When you get ready to go out in the morning, look at yourself in the mirror and set an intention. “Today I will be kind” is a perfect mantra to begin with. What you put out in the world will come back to you.
Just realizing you have a new crush can be stressful. Don’t feel like you have to avoid him. If you’re getting butterflies, it’s a sign. When you get to know him better, it will be a relief. Even if you both go out on a few dates and figure out it’s not right, you’ll have a great friend in him. It’s actually very beneficial to have a friend of the opposite sex. You can eventually get comfortable enough to ask for advice in your other dating adventures.
Build your confidence. This is a vague instruction. Set small goals for yourself. If you are really shy this is a great exercise in socializing. Be specific when you compliment someone you don’t know. “I love that scarf, florals are my fave” would be a great start.
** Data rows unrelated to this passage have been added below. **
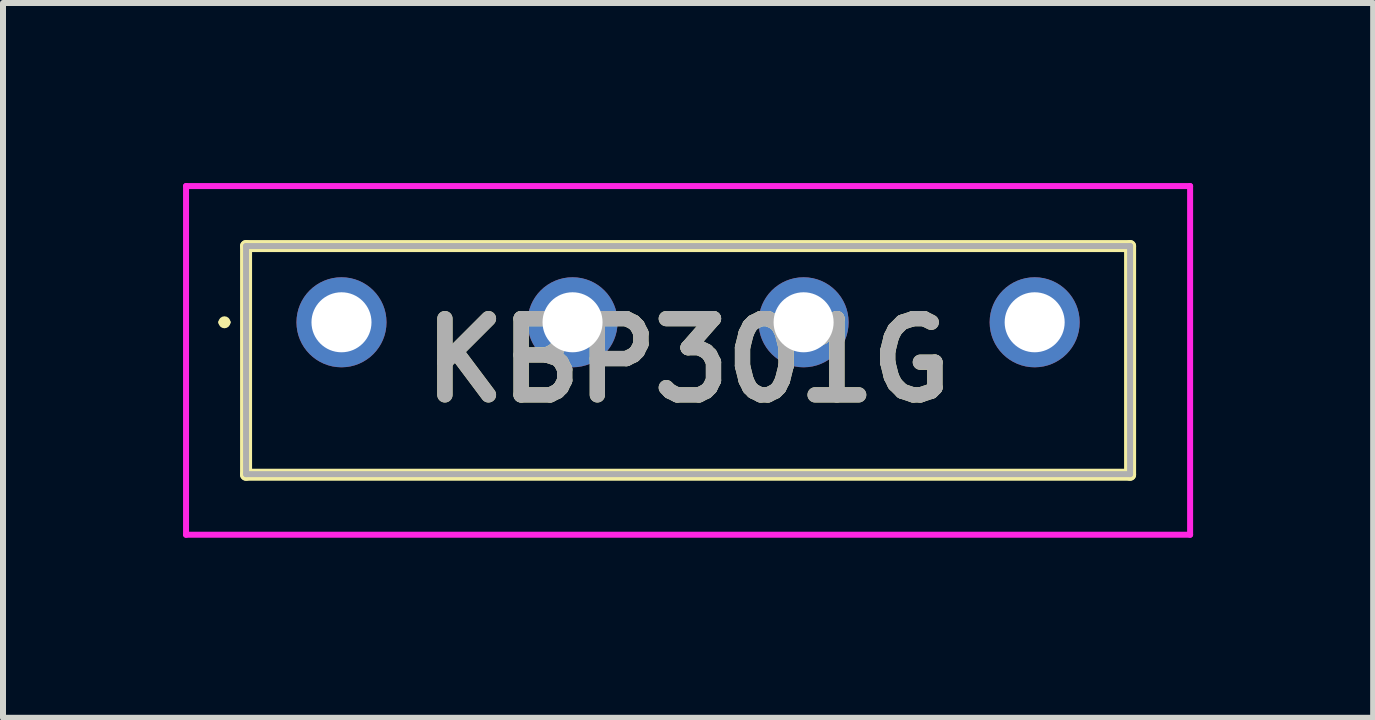
<source format=kicad_pcb>
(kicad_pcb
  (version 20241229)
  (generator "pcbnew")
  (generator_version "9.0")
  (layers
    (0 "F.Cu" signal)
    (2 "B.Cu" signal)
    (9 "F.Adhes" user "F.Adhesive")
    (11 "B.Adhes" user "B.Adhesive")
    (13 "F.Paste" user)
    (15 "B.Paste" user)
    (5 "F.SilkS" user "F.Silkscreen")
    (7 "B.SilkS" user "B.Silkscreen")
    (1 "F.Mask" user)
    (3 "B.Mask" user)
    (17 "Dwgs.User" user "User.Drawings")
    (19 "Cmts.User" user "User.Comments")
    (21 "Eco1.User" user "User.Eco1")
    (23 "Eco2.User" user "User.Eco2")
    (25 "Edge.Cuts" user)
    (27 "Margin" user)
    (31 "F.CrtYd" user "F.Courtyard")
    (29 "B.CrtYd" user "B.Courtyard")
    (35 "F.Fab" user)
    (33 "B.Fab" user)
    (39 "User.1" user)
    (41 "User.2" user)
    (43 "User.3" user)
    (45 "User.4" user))
  (footprint "KBP301G"
    (layer "F.Cu")
    (at 2.64 2.32)
    (property "Reference" "KBP301G" (at 5.775 0.635 0) (layer "F.SilkS") (effects (font (size 1.27 1.27) (thickness 0.254))))
    (attr through_hole)
    (fp_line (start -2 0) (end -2 0) (stroke (width 0.1) (type solid)) (layer "F.SilkS"))
    (fp_line (start -1.9 0) (end -1.9 0) (stroke (width 0.1) (type solid)) (layer "F.SilkS"))
    (fp_line (start -1.59 -1.27) (end 13.14 -1.27) (stroke (width 0.2) (type solid)) (layer "F.SilkS"))
    (fp_line (start -1.59 2.54) (end -1.59 -1.27) (stroke (width 0.2) (type solid)) (layer "F.SilkS"))
    (fp_line (start 13.14 -1.27) (end 13.14 2.54) (stroke (width 0.2) (type solid)) (layer "F.SilkS"))
    (fp_line (start 13.14 2.54) (end -1.59 2.54) (stroke (width 0.2) (type solid)) (layer "F.SilkS"))
    (fp_arc (start -2 0) (mid -1.95 -0.05) (end -1.9 0) (stroke (width 0.1) (type solid)) (layer "F.SilkS"))
    (fp_arc (start -1.9 0) (mid -1.95 0.05) (end -2 0) (stroke (width 0.1) (type solid)) (layer "F.SilkS"))
    (fp_line (start -2.59 -2.27) (end 14.14 -2.27) (stroke (width 0.1) (type solid)) (layer "F.CrtYd"))
    (fp_line (start -2.59 3.54) (end -2.59 -2.27) (stroke (width 0.1) (type solid)) (layer "F.CrtYd"))
    (fp_line (start 14.14 -2.27) (end 14.14 3.54) (stroke (width 0.1) (type solid)) (layer "F.CrtYd"))
    (fp_line (start 14.14 3.54) (end -2.59 3.54) (stroke (width 0.1) (type solid)) (layer "F.CrtYd"))
    (fp_line (start -1.59 -1.27) (end 13.14 -1.27) (stroke (width 0.1) (type solid)) (layer "F.Fab"))
    (fp_line (start -1.59 2.53) (end -1.59 -1.27) (stroke (width 0.1) (type solid)) (layer "F.Fab"))
    (fp_line (start 13.14 -1.27) (end 13.14 2.53) (stroke (width 0.1) (type solid)) (layer "F.Fab"))
    (fp_line (start 13.14 2.53) (end -1.59 2.53) (stroke (width 0.1) (type solid)) (layer "F.Fab"))
    (fp_text user "${REFERENCE}" (at 5.775 0.635 0) (layer "F.Fab") (effects (font (size 1.27 1.27) (thickness 0.254))))
    (pad "1" thru_hole circle (at 0 0) (size 1.5 1.5) (drill 1) (layers "*.Cu" "*.Mask"))
    (pad "2" thru_hole circle (at 3.85 0) (size 1.5 1.5) (drill 1) (layers "*.Cu" "*.Mask"))
    (pad "3" thru_hole circle (at 7.7 0) (size 1.5 1.5) (drill 1) (layers "*.Cu" "*.Mask"))
    (pad "4" thru_hole circle (at 11.55 0) (size 1.5 1.5) (drill 1) (layers "*.Cu" "*.Mask")))
  (gr_rect
    (start -3 -3)
    (end 19.83 8.91)
    (stroke (width 0.1) (type default))
    (fill no)
    (layer "Edge.Cuts")))
</source>
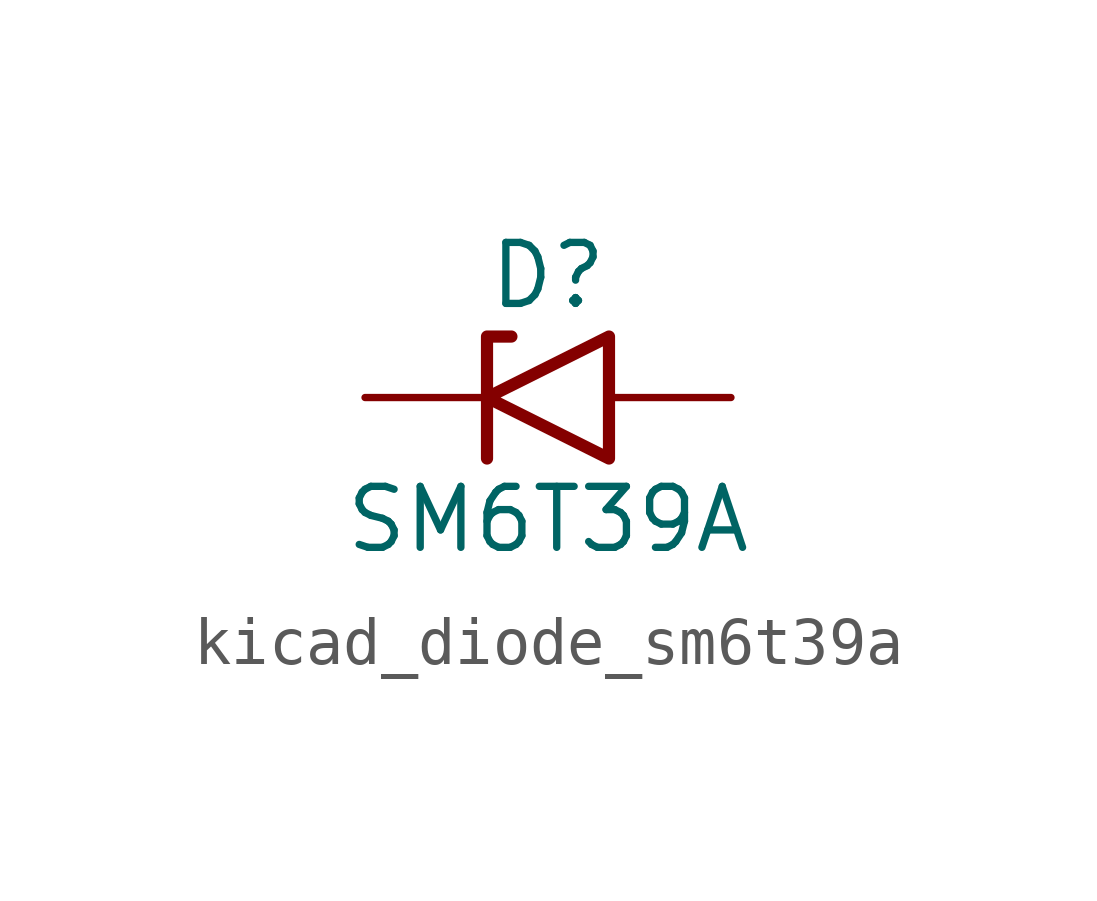
<source format=kicad_sym>
(kicad_symbol_lib
  (version 20220914)
  (generator kicad_symbol_editor)
  (symbol "kicad_diode_sm6t39a"
    (pin_numbers hide)
    (pin_names
      (offset 1.016) hide)
    (property "Reference" "D"
      (at 0 2.54 0)
      (effects (font (size 1.27 1.27))))
    (property "Value" "SM6T39A"
      (at 0 -2.54 0)
      (effects (font (size 1.27 1.27))))
    (symbol "kicad_diode_sm6t39a_0_1"
      (polyline (pts (xy -0.762 1.27) (xy -1.27 1.27) (xy -1.27 -1.27)) (stroke (width 0.254) (type default)) (fill (type none)))
      (polyline (pts (xy 1.27 1.27) (xy 1.27 -1.27) (xy -1.27 0) (xy 1.27 1.27)) (stroke (width 0.254) (type default)) (fill (type none))))
    (symbol "kicad_diode_sm6t39a_1_1"
      (pin passive line (at -3.81 0 0) (length 2.54) (name "A1" (effects (font (size 1.27 1.27)))) (number "1" (effects (font (size 1.27 1.27)))))
      (pin passive line (at 3.81 0 180) (length 2.54) (name "A2" (effects (font (size 1.27 1.27)))) (number "2" (effects (font (size 1.27 1.27))))))))
</source>
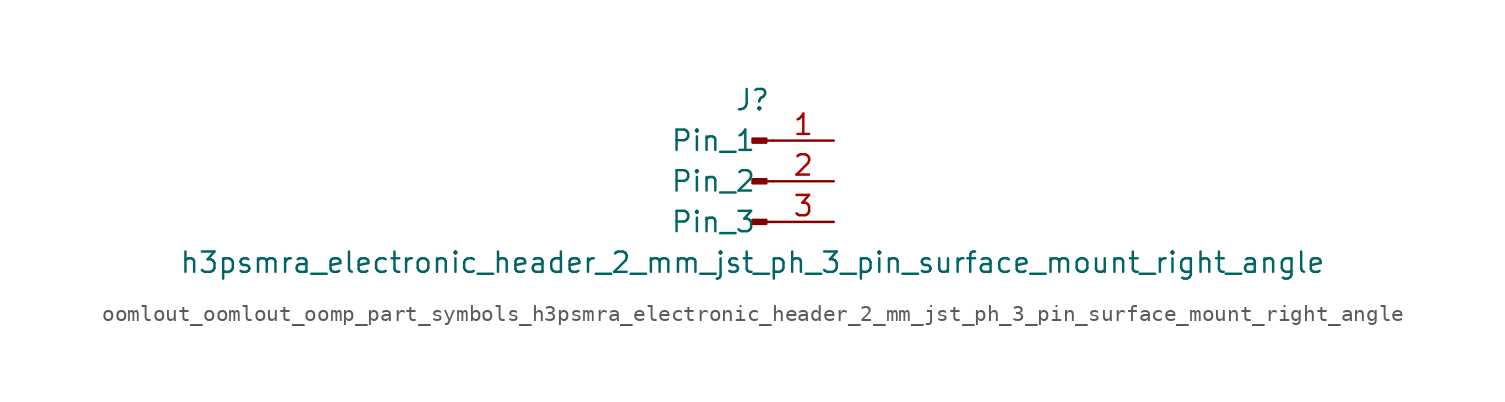
<source format=kicad_sym>
(kicad_symbol_lib
  (version 20220914)
  (generator kicad_symbol_editor)
  (symbol "oomlout_oomlout_oomp_part_symbols_h3psmra_electronic_header_2_mm_jst_ph_3_pin_surface_mount_right_angle"
    (pin_names
      (offset 1.016))
    (property "Reference" "J"
      (at 0 5.08 0)
      (effects (font (size 1.27 1.27))))
    (property "Value" "h3psmra_electronic_header_2_mm_jst_ph_3_pin_surface_mount_right_angle"
      (at 0 -5.08 0)
      (effects (font (size 1.27 1.27))))
    (property "ki_locked" ""
      (at 0 0 0)
      (effects (font (size 1.27 1.27))))
    (symbol "oomlout_oomlout_oomp_part_symbols_h3psmra_electronic_header_2_mm_jst_ph_3_pin_surface_mount_right_angle_1_1"
      (polyline (pts (xy 1.27 -2.54) (xy 0.864 -2.54)) (stroke (width 0.152) (type default)) (fill (type none)))
      (polyline (pts (xy 1.27 0) (xy 0.864 0)) (stroke (width 0.152) (type default)) (fill (type none)))
      (polyline (pts (xy 1.27 2.54) (xy 0.864 2.54)) (stroke (width 0.152) (type default)) (fill (type none)))
      (rectangle (start 0.864 -2.413) (end 0 -2.667) (stroke (width 0.152) (type default)) (fill (type outline)))
      (rectangle (start 0.864 0.127) (end 0 -0.127) (stroke (width 0.152) (type default)) (fill (type outline)))
      (rectangle (start 0.864 2.667) (end 0 2.413) (stroke (width 0.152) (type default)) (fill (type outline)))
      (pin passive line (at 5.08 2.54 180) (length 3.81) (name "Pin_1" (effects (font (size 1.27 1.27)))) (number "1" (effects (font (size 1.27 1.27)))))
      (pin passive line (at 5.08 0 180) (length 3.81) (name "Pin_2" (effects (font (size 1.27 1.27)))) (number "2" (effects (font (size 1.27 1.27)))))
      (pin passive line (at 5.08 -2.54 180) (length 3.81) (name "Pin_3" (effects (font (size 1.27 1.27)))) (number "3" (effects (font (size 1.27 1.27))))))))
</source>
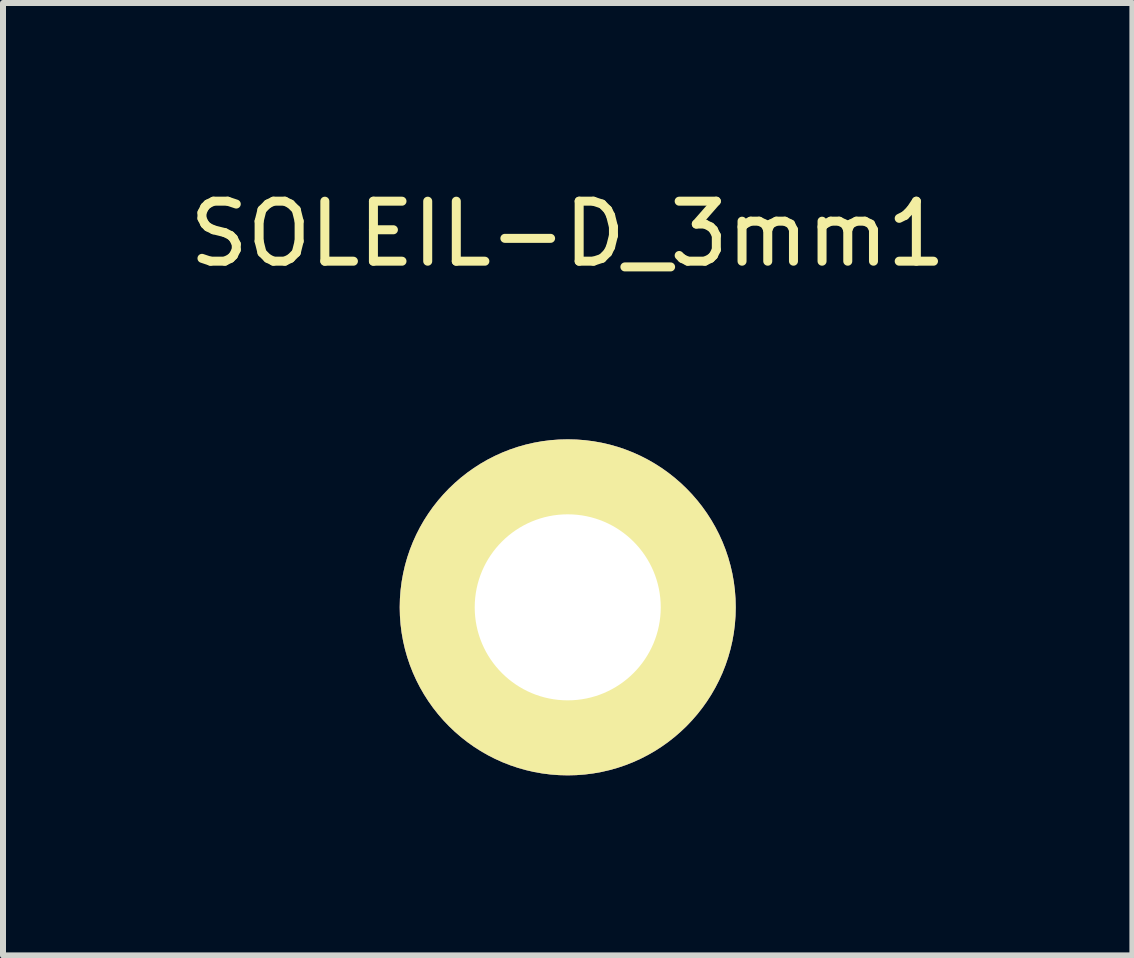
<source format=kicad_pcb>
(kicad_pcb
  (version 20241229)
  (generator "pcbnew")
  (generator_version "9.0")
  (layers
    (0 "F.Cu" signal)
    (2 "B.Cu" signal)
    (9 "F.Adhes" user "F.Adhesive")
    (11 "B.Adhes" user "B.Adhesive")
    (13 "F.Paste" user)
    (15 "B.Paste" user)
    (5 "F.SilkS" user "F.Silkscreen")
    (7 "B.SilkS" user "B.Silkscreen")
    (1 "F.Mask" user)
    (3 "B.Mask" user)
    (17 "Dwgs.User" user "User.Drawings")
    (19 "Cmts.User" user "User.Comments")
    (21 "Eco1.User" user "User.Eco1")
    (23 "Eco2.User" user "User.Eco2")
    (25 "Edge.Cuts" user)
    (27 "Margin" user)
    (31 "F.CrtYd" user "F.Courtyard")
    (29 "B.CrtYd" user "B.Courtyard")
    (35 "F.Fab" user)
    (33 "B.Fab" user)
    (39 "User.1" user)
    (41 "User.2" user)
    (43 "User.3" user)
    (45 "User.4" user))
  (footprint "SOLEIL-D_3mm1"
    (layer "F.Cu")
    (at 6.411 7.071)
    (property "Reference" "SOLEIL-D_3mm1" (at 0 -6.223 0) (layer "F.SilkS") (effects (font (size 1 1) (thickness 0.15))))
    (attr through_hole)
    (pad "1" thru_hole circle (at 0 0) (size 5.6 5.6) (drill 3.1) (layers "*.Cu" "*.Mask" "F.SilkS")))
  (gr_rect
    (start -3 -3)
    (end 15.821 12.871)
    (stroke (width 0.1) (type default))
    (fill no)
    (layer "Edge.Cuts")))
</source>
If you just want to dive in and overcome the fear of public speaking, volunteer at your local library to read to kids. They are really forgiving and you’ve got a ready-made script. Many schools offer public speaking classes, take one. Everyone was new at this once, so it’s no big deal if you trip over your words. You are all there to learn after all.
Getting to know someone as more than a friend is a part of life that will repeat itself over the course of your existence. If you make mistakes, know that it’s okay. We all trip on the path through life but know that it’s not the end of the world if things don’t pan out in your favor.